Stored data entries:

______

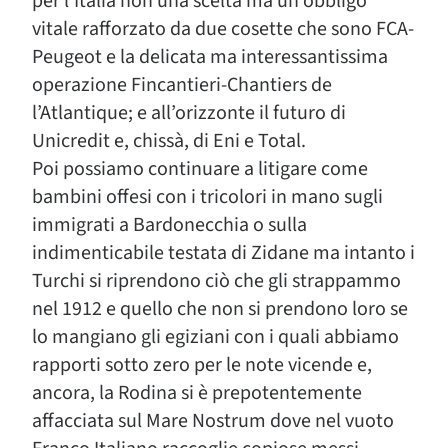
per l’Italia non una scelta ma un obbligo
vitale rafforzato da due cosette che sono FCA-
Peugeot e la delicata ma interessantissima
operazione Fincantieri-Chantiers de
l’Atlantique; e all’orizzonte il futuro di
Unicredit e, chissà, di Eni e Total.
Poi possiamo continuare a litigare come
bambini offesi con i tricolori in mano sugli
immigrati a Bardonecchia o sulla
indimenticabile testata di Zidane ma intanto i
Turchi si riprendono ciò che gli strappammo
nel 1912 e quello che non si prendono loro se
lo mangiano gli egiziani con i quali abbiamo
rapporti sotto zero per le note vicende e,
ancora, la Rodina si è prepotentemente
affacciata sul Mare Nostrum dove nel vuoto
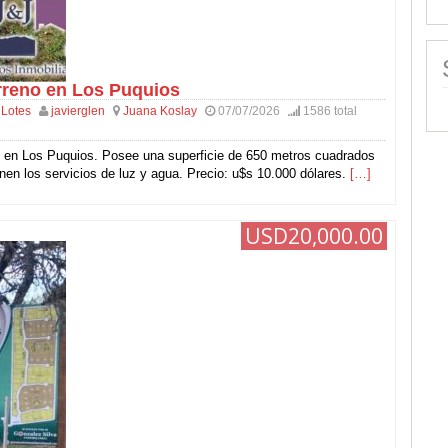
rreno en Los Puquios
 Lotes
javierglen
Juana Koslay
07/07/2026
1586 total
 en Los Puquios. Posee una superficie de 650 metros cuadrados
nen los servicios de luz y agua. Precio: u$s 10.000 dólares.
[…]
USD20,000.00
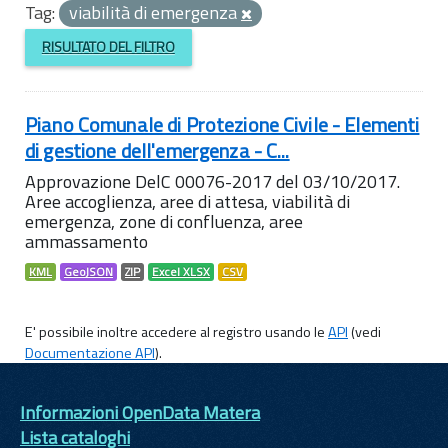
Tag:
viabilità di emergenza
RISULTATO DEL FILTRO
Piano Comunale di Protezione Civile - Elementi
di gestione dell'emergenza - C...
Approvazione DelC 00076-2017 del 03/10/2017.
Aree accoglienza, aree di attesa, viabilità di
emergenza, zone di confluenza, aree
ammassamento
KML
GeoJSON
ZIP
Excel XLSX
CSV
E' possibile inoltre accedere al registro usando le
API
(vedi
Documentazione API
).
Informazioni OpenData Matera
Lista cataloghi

______

**What is being asked:** Please repeat exactly the lines from the one containing "indimenticabile testata di" through the last line of the records, both included, and leave out the pictures.

**Exercise response:**
indimenticabile testata di Zidane ma intanto i
Turchi si riprendono ciò che gli strappammo
nel 1912 e quello che non si prendono loro se
lo mangiano gli egiziani con i quali abbiamo
rapporti sotto zero per le note vicende e,
ancora, la Rodina si è prepotentemente
affacciata sul Mare Nostrum dove nel vuoto
rreno en Los Puquios
 Lotes
javierglen
Juana Koslay
07/07/2026
1586 total
 en Los Puquios. Posee una superficie de 650 metros cuadrados
nen los servicios de luz y agua. Precio: u$s 10.000 dólares.
[…]
USD20,000.00
Tag:
viabilità di emergenza
RISULTATO DEL FILTRO
Piano Comunale di Protezione Civile - Elementi
di gestione dell'emergenza - C...
Approvazione DelC 00076-2017 del 03/10/2017.
Aree accoglienza, aree di attesa, viabilità di
emergenza, zone di confluenza, aree
ammassamento
KML
GeoJSON
ZIP
Excel XLSX
CSV
E' possibile inoltre accedere al registro usando le
API
(vedi
Documentazione API
).
Informazioni OpenData Matera
Lista cataloghi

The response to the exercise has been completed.